In this study, we demonstrated compact integrated single-shot mask-based 3D imaging devices. We innovated both optical hardware and reconstruction algorithms. We developed three generations of devices for imaging microscopic, mesoscopic, and macroscopic objects.
For mesoscopic scale imaging, we propose a compact optical device, GEOMScope, a lensless single-shot 3D imager for computation imaging applications that use custom design and fabricated microlens array. We developed a hybrid reconstruction model to resolve objects through an innovative algorithm combining geometrical-optics-based pixel back projection and background suppressions. We verify the effectiveness of GEOMScope on resolution target, fluorescent particles and volumetric objects. Compared to other widefield lensless imaging devices, the required computational resource is significantly reduced by orders of magnitude, and system calibration and initializations are no longer required. This enables the image and recovery of large volume 3D objects in high resolution with real-time processing speed. Such a low computational complexity is attributed to the joint design of imaging optics and reconstruction algorithms, and a joint application of geometrical optics and machine learning in the 3D reconstruction. More broadly, the excellent performance of GEOMScope in imaging resolution, volume, and reconstruction speed implicates that geometrical optics could greatly benefit and play an important role in computational imaging. The pixel back-projection principle serves as our baseline design, and we developed our second and third generation of imagers with improved reconstruction algorithms performance for photography and microscopy applications, respectively.

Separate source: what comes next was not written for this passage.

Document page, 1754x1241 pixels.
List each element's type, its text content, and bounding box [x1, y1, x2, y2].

To address challenges in lensless macroscopic imaging, we demonstrate a compact and learnable lensless 3D camera for real-time photorealistic imaging. We custom designed and fabricated the optical phase mask with an optimized spatial frequency support and axial resolving ability. We developed a simple and robust physics-aware deep learning model with adversarial learning module for real-time depth-resolved photorealistic reconstructions. Our lensless imager does not require calibrating the point spread function and has the capability to resolve depth and “see-through” opaque obstacles to image features being blocked, enabling broad applications in computational imaging for machine vision.

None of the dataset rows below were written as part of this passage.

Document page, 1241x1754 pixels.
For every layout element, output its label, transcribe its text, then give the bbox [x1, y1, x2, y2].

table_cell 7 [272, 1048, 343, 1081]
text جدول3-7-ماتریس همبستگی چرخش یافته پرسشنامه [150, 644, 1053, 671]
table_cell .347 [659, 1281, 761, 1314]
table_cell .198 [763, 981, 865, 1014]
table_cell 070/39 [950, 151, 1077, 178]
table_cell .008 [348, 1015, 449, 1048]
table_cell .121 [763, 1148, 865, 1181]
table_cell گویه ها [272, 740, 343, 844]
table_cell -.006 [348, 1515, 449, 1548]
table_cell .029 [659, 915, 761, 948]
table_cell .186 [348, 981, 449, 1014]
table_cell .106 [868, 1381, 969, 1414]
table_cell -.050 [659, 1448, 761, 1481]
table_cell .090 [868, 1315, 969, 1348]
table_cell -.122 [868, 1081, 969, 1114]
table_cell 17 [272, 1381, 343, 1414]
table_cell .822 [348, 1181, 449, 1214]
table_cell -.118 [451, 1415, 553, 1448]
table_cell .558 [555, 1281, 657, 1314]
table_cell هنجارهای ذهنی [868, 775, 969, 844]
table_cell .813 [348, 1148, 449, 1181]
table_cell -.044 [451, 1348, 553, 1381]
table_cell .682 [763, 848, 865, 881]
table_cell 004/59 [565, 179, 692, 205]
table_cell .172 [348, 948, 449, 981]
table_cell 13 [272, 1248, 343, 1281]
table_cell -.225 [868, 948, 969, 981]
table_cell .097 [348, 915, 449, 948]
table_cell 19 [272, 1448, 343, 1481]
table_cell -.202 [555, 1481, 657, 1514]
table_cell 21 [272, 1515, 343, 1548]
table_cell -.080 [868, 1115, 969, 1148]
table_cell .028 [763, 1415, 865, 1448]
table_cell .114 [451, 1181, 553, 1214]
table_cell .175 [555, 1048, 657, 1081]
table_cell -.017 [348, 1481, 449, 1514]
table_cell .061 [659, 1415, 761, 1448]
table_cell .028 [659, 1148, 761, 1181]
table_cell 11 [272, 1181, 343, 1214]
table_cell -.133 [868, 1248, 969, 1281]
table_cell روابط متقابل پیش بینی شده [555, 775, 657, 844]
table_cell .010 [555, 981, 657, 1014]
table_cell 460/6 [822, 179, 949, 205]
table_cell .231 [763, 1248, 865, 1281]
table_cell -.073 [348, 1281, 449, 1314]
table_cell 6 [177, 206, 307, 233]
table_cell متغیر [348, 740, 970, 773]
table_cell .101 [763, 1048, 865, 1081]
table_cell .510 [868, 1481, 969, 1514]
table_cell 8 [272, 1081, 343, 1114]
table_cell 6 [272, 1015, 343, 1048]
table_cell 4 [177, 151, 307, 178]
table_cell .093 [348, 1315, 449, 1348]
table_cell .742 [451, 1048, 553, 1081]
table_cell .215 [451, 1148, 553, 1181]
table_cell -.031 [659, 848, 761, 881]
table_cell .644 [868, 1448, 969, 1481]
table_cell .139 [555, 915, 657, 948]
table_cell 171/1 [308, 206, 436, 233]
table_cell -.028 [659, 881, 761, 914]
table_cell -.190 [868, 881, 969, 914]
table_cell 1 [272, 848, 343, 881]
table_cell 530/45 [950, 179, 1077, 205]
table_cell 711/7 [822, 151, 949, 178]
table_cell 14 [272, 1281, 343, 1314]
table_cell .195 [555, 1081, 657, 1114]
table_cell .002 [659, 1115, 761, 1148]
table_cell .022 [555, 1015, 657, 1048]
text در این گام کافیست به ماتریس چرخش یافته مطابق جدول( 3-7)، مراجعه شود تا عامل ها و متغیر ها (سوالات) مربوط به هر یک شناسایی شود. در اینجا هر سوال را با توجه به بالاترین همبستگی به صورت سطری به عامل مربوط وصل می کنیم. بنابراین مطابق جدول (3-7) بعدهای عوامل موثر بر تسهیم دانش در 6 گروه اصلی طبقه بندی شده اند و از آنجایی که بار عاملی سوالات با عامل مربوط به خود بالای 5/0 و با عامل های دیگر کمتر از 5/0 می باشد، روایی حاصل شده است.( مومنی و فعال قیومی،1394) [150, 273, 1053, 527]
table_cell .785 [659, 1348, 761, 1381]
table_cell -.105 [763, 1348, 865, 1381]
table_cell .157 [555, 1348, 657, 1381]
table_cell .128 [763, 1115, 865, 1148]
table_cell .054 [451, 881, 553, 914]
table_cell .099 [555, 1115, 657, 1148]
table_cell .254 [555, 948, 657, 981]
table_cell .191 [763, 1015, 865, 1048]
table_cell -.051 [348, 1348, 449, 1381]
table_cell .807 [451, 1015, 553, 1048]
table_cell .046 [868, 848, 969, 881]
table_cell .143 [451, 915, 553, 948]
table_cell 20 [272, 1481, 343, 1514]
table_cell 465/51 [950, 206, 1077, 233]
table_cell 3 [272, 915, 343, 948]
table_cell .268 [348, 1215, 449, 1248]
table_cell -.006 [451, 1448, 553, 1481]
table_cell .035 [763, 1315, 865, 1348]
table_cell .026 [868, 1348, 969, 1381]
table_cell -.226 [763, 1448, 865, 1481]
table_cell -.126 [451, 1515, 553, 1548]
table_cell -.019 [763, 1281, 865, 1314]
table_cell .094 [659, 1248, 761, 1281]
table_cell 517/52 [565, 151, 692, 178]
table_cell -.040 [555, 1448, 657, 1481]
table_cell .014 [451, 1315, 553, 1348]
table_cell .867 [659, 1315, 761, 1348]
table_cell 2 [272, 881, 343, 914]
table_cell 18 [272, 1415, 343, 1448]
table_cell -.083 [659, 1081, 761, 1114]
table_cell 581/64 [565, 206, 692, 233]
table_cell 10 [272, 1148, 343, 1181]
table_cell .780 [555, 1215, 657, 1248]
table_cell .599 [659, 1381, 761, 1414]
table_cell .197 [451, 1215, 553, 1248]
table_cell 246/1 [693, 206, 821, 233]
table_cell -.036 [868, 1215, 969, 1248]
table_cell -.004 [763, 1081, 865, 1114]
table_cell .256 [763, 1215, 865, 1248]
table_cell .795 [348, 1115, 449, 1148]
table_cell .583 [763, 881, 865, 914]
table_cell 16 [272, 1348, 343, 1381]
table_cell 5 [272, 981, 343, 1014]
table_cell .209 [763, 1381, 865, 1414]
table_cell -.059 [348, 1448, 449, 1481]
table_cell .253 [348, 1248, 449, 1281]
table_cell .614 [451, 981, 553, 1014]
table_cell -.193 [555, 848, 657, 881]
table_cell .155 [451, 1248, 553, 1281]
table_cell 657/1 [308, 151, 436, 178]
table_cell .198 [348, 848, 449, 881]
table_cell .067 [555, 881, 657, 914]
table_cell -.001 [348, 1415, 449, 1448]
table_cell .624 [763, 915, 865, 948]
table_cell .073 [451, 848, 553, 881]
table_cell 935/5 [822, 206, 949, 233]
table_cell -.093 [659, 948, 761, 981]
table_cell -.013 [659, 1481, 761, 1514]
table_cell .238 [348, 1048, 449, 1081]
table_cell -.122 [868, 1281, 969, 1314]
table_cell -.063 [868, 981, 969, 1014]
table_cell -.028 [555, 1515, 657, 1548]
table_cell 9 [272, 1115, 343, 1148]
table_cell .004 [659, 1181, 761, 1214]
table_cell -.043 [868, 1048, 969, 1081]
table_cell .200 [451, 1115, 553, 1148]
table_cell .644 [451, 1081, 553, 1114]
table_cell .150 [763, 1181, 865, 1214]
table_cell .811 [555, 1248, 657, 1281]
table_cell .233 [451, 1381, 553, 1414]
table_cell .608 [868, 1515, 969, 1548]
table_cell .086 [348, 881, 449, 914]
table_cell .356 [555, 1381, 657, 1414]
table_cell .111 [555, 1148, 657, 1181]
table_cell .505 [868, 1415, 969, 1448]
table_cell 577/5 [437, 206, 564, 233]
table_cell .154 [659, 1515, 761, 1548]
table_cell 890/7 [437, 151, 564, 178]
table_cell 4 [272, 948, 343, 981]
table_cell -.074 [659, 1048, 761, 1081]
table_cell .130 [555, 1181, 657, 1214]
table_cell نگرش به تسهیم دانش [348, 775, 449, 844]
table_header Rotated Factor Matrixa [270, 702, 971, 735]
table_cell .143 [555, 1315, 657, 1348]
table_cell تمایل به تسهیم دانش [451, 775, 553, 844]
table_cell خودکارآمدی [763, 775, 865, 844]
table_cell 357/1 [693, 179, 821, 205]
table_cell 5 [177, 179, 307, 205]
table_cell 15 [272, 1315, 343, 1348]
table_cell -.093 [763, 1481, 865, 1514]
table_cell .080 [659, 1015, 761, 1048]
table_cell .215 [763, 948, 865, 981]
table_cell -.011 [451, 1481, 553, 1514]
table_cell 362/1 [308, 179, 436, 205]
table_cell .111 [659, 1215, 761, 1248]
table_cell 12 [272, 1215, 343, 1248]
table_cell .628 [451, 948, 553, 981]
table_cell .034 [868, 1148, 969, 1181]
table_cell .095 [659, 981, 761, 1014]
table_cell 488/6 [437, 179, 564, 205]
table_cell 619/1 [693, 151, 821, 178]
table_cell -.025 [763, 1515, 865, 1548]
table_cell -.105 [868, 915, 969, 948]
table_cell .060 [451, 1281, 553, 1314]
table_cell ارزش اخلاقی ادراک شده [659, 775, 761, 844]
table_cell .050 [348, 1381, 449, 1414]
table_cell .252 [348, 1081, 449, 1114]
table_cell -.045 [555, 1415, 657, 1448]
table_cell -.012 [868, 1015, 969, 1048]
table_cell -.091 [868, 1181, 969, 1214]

To address challenges in lensless microscopic imaging on efficient reconstructions for large-scale data, we developed DeepInMiniscope, a lensless microscope with a custom designed optical mask and a multi-stage physics-informed deep learning model. This not only enables the reconstruction of localized FOVs, but also significantly reduces the computational resource demands and facilitates real-time reconstruction. Our deep learning algorithm can reconstruct object volumes over 4×6×0.6 mm3, achieving lateral and axial resolution of ~10 µm and ~50 µm respectively. We demonstrated significant improvement in both reconstruction quality and speed compared to traditional methods, across various fluorescent samples with dense structures. Notably, we achieved high-quality reconstruction of 3D motion of hydra and the neuronal activity with near-cellular resolution in awake mouse cortex. DeepInMiniscope holds great promise for scalable, large FOV, real-time, 3D imaging applications with compact device footprint.
In the future work, we will explore optical inverse design and end-to-end optimization strategies of hardware and algorithms to improve performance of our imagers. We aim to apply our work in recording and visualizing neuronal activity in freely-behaving animals as well as guiding the behaviors of intelligent machines.